[Opening RECORDS FOR THIS EXERCISE section]
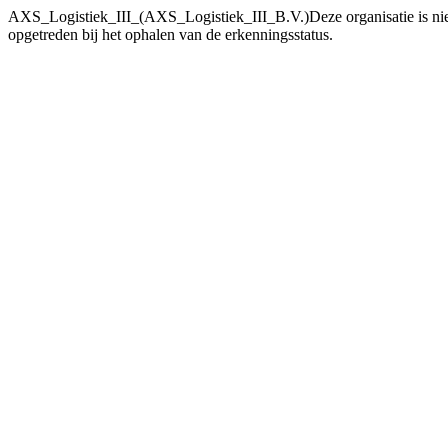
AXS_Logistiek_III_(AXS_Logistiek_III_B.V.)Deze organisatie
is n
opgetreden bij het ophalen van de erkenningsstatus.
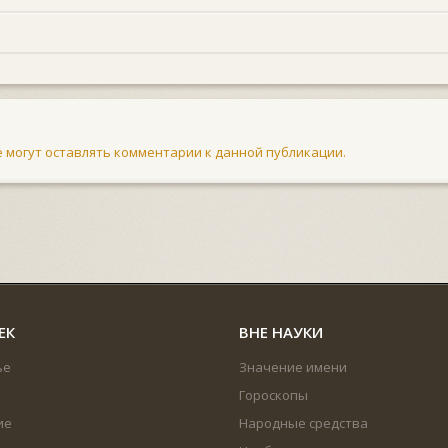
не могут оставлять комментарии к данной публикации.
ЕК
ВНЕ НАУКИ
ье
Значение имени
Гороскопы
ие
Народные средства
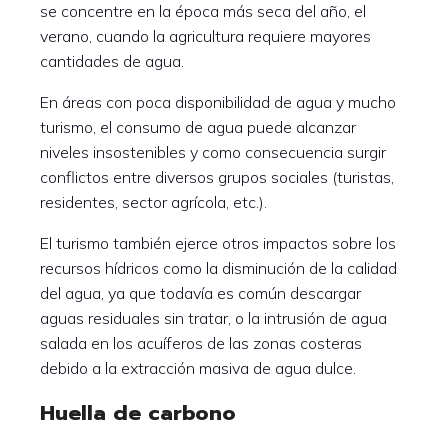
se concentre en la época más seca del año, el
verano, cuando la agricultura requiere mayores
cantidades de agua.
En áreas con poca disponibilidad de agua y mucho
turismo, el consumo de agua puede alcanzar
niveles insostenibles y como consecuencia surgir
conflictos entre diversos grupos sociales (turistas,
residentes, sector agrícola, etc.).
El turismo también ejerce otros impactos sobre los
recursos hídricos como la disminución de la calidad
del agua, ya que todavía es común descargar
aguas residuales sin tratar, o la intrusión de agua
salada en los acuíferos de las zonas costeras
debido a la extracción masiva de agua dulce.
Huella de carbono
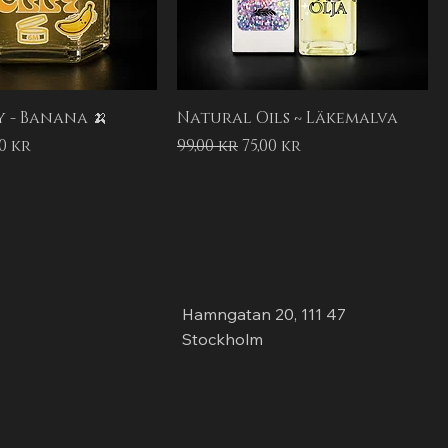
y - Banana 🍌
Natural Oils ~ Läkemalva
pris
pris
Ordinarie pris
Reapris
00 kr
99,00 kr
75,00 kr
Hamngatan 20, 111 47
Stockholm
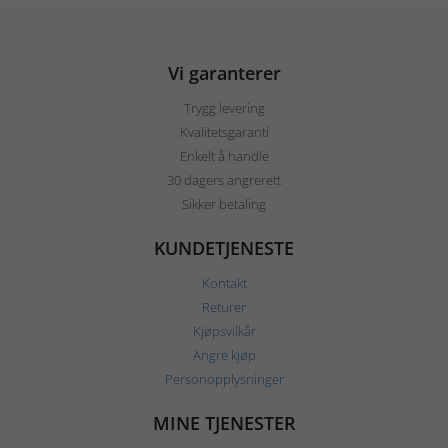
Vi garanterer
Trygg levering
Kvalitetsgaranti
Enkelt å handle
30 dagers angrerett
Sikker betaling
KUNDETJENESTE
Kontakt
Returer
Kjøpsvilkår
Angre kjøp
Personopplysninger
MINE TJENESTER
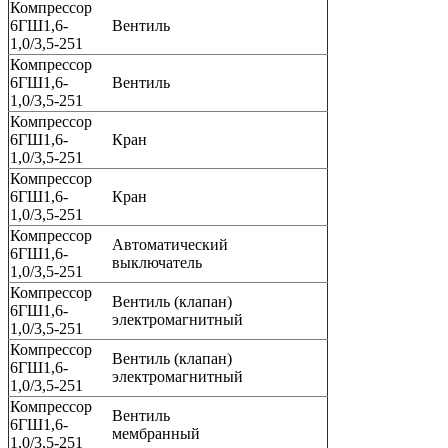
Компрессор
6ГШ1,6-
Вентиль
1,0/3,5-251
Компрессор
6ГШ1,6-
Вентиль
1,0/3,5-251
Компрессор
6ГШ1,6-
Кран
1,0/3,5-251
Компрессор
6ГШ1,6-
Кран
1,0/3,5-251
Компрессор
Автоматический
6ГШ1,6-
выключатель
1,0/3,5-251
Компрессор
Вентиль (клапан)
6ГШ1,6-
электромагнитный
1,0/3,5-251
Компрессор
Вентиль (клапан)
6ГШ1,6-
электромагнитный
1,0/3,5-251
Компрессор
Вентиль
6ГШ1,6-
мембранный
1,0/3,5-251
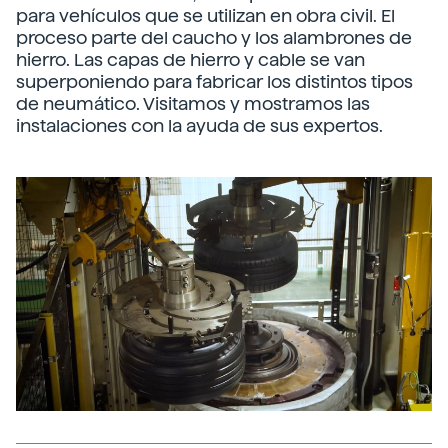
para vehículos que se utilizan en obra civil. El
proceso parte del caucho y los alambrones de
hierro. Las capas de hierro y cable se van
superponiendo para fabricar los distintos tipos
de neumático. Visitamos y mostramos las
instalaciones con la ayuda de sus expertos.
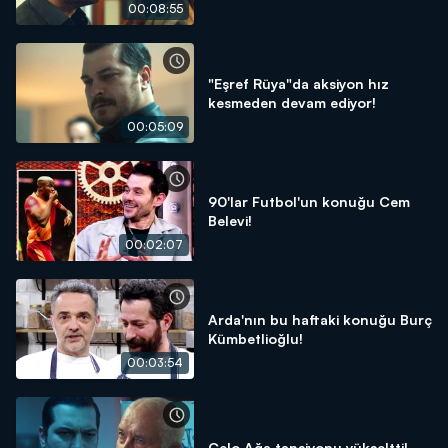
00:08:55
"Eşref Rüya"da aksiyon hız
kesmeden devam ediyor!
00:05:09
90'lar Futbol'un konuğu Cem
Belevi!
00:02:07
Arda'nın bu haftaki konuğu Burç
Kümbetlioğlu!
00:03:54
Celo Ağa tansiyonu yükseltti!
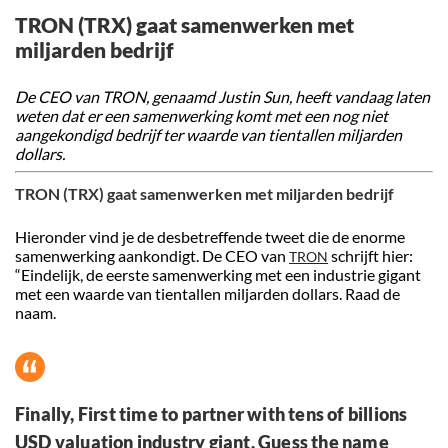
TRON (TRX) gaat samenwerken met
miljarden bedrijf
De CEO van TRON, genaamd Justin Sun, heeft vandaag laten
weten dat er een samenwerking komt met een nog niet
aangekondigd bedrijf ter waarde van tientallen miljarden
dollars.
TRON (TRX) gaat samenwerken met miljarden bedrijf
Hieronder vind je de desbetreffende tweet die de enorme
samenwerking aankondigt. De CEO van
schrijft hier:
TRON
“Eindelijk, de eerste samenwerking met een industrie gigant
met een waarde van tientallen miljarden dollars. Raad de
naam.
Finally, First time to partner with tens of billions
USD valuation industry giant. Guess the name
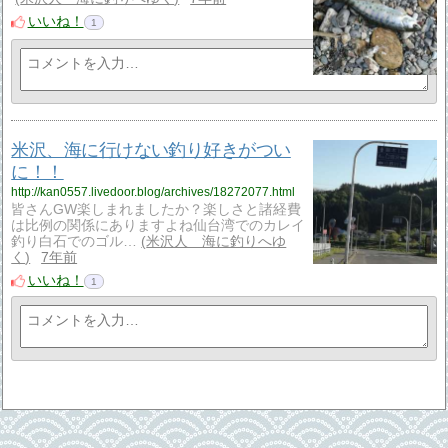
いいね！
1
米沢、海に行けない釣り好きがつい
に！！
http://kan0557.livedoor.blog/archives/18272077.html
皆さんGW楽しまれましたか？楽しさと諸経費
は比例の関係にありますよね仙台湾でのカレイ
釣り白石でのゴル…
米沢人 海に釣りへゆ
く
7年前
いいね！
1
[Closing RECORDS FOR THIS EXERCISE section]
[Opening RECORDS FOR THIS EXERCISE section]
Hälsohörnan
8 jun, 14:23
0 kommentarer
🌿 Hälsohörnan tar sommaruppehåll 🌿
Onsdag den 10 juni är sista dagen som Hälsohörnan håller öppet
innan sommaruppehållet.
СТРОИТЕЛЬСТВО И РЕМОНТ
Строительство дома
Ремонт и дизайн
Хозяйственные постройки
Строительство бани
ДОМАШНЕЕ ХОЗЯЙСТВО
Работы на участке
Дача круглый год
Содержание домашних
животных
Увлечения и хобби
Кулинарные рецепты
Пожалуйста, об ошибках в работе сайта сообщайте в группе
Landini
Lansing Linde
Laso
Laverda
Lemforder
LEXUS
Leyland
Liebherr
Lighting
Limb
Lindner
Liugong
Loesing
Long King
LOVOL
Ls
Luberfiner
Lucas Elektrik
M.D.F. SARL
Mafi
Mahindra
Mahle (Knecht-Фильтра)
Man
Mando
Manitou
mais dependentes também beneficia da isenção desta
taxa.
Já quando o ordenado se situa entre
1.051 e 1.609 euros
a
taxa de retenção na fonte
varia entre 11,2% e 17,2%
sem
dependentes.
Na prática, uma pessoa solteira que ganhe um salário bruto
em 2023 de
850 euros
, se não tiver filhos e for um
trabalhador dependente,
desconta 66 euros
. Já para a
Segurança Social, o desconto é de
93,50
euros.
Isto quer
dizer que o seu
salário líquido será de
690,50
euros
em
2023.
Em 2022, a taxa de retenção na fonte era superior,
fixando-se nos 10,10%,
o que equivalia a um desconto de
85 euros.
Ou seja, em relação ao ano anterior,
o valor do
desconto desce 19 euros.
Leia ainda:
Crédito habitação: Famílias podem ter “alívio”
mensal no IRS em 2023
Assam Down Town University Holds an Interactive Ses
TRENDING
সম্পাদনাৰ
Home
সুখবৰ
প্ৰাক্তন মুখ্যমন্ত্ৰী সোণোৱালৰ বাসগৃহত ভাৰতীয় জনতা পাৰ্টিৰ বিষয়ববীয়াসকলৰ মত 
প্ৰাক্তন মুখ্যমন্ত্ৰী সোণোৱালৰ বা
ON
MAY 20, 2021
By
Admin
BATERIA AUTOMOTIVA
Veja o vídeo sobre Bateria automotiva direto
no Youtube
[Closing RECORDS FOR THIS EXERCISE section]
» YOUR GOAL: Your response should be each line that includes the word "waarde", copied from the records.

» TASK RESPONSE:
aangekondigd bedrijf ter waarde van tientallen miljarden
met een waarde van tientallen miljarden dollars. Raad de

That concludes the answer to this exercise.